Yes this is correct. In the second world war, this was used by british (and perhaps other nations too) government as propaganda. It was reminding people not to talk about secrets that give away information, like blackout curtains, or how they covered up signs of rail stations. also just normal info on how the war was going, because thee were many german spies playing regular british people. Hope this was interesting! EA
No, there's no liaison if the first word ends on the second-to-last consonant's sound and the last one is actually silent. "Murs" is pronounced like the singular "mur" and not "murZ" so you wouldn't make the liaison, but you would on "des oreilles" because "des" ends on the vowel's sound.
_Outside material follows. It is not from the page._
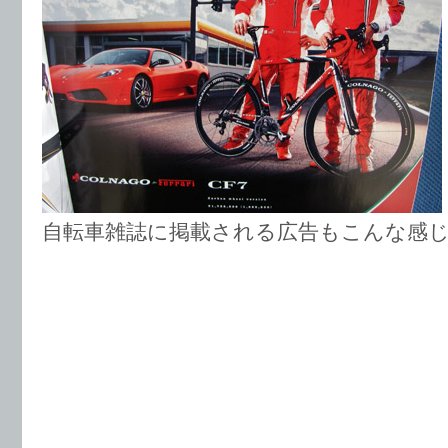
自転車雑誌に掲載される広告もこんな感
In fact, plural noun + verb is an optional liaison. You would pronounce the s in 'murs ont' if speaking more formally. In the case of 'Les absents ont', the s in 'les' is a required liaison but the s in 'absents' is again optional. Therefore you should always hear the first in any register of speech, but not always the second. Of course, native speakers frequently speak so fast that liaison rules disappear!
Same in Serbia!
The walls are listening-Zidovi slušaju
or The walls have ears-Zidovi imaju uši
Which is funny when I think about this- when parents/grandparents/teachers think you're not paying attention, they say ''Dobro,kome ja ovo pričam? Zidovima?'' meaning- ''So who am I telling this [to]? The walls?'' so it's funny we contradict ourselves
It's kind of like saying that you never know who is listening and when they are listening.